▶ [Document segment]

Types of Microfinance
The microfinance models are developed in order to cope with the financial challenges in financially backward areas. There are various types of microfinance companies operating in India.
Joint Liability Group (JLG)
Joint Liability Group can be explained as the informal group consists of 4-10 individuals who try to avail loans against mutual guarantee from banks for the purpose of agricultural and allied activities. This category generally consists of tenants, farmers and other rural workers. They work primarily for lending purposes, although they also offer the savings facility. In this type of institution every individual of a borrowing group is equally liable for the credit (Singh, 2010). This kind of institution is simple in nature and requires little or no financial administration (UBI, no date).
However, one of the serious problems of this structure is personal preferences in lending credit which resulted in a partial failure of the system. Of late due to various promotional initiatives taken by banks such as Indian bank, Karur Vysya Bank and Indian Overseas Bank, the credibility of Joint Liability Group model has received a boost (The Hindu, 2016). It still remains a landmark movement in the area of protection of farmer’s land ownership rights.
Self Help Group (SHG)
Self Help Group is a type of formal or informal group consisting of small entrepreneurs with similar kind of socio-economic backgrounds. Such individuals temporarily come together and generate a common fund to meet the emergency needs of their business. These groups are generally non-profit organizations. The group assumes the responsibility of debt recovery. The advantage of this micro-lending system is that there is no need for collateral. Interest rates are also generally low and fixed especially for women (Chowdhury, 2013; Business Standard, 2017). In addition various tie-ups of banks with SHGs have been implemented for the hope of better financial inclusion in rural areas (Jayadev and Rao, 2012).
One of the most important ones is NABARD SHG linkage program where many self-help groups can borrow credit from bank once they successfully present a track record of regular repayments of their borrowers. It has been very successful especially in Andhra Pradesh, Tamil Nadu, Kerala and Karnataka and during the year of 2005-06. These states received approximately 60% of SGH linkage credit (Taruna and Yadav, 2016).

▶ [Prompt 1]
Pull out every line of the records that contains the string "ahhoz", treating uppercase and lowercase as distinct.
These records are unrelated to the microfinance text.

▶ [Source data]

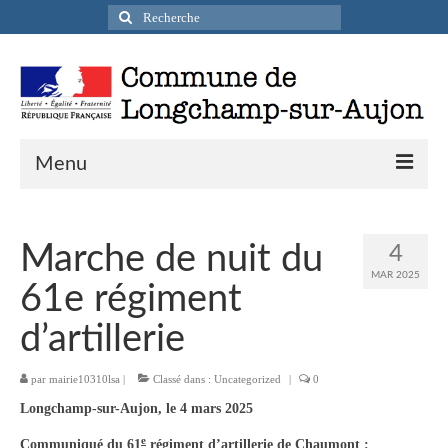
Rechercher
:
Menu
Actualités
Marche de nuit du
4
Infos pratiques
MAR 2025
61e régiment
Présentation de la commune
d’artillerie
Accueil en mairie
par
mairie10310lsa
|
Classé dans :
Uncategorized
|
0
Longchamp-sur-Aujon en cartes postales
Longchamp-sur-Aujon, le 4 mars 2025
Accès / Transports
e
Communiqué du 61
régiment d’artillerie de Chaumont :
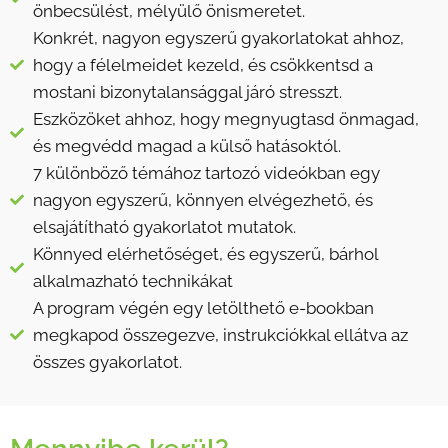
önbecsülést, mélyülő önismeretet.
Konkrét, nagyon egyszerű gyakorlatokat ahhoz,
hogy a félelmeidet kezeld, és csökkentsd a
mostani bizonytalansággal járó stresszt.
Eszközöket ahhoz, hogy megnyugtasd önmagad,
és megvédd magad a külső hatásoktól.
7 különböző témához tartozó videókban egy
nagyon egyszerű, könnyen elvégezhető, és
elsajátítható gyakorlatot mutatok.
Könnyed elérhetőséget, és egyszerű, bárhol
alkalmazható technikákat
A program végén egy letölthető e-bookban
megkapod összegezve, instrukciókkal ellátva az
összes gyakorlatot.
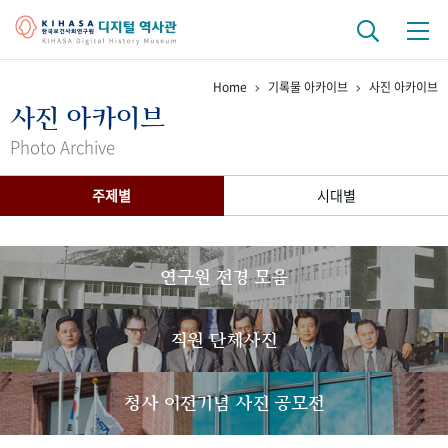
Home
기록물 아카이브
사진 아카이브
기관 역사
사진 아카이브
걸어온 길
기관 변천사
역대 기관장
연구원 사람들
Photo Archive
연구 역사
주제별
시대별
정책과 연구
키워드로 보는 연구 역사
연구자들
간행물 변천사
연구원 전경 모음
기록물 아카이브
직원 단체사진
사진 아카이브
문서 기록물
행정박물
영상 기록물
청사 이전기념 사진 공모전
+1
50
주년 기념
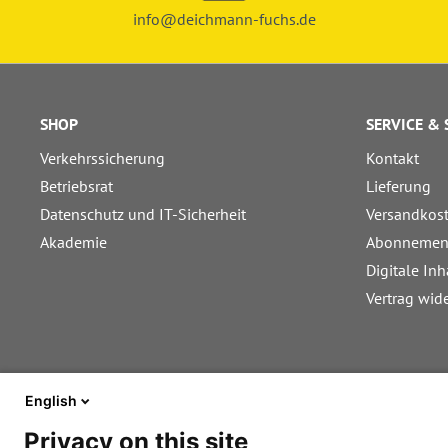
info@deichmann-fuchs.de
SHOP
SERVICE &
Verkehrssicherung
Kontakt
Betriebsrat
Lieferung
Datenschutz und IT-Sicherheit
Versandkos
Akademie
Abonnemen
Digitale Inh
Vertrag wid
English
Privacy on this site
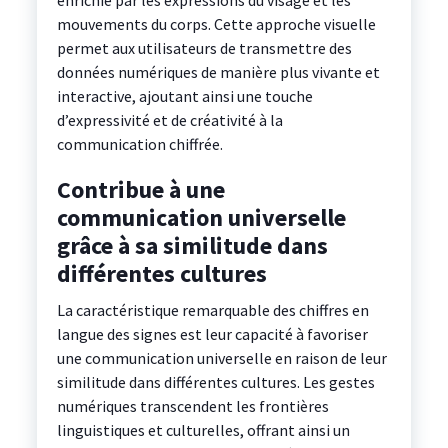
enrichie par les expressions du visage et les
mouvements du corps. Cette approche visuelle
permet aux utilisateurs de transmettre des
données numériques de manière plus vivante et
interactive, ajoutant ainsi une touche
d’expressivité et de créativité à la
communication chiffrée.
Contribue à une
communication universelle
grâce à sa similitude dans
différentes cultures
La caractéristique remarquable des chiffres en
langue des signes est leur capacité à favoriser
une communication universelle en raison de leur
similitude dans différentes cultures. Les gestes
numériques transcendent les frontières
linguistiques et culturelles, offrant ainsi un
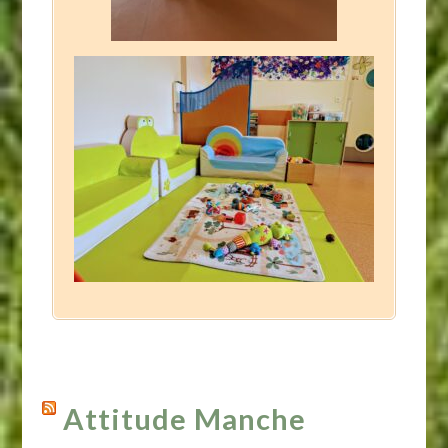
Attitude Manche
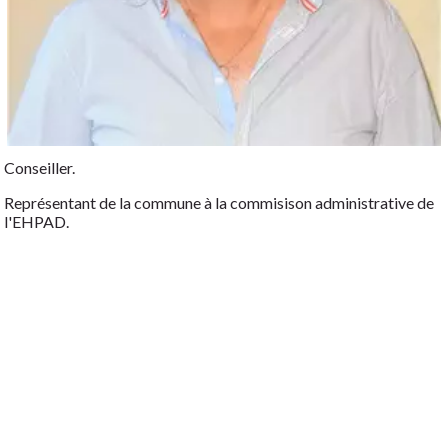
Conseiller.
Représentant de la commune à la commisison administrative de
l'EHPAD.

▶ [Prompt 2]
Output the passage of the microfinance text word for word, everything from "However, one of" down to "land ownership rights.".

▶ [Expected answer 1]
Konkrét, nagyon egyszerű gyakorlatokat ahhoz,
Eszközöket ahhoz, hogy megnyugtasd önmagad,

▶ [Expected answer 2]
However, one of the serious problems of this structure is personal preferences in lending credit which resulted in a partial failure of the system. Of late due to various promotional initiatives taken by banks such as Indian bank, Karur Vysya Bank and Indian Overseas Bank, the credibility of Joint Liability Group model has received a boost (The Hindu, 2016). It still remains a landmark movement in the area of protection of farmer’s land ownership rights.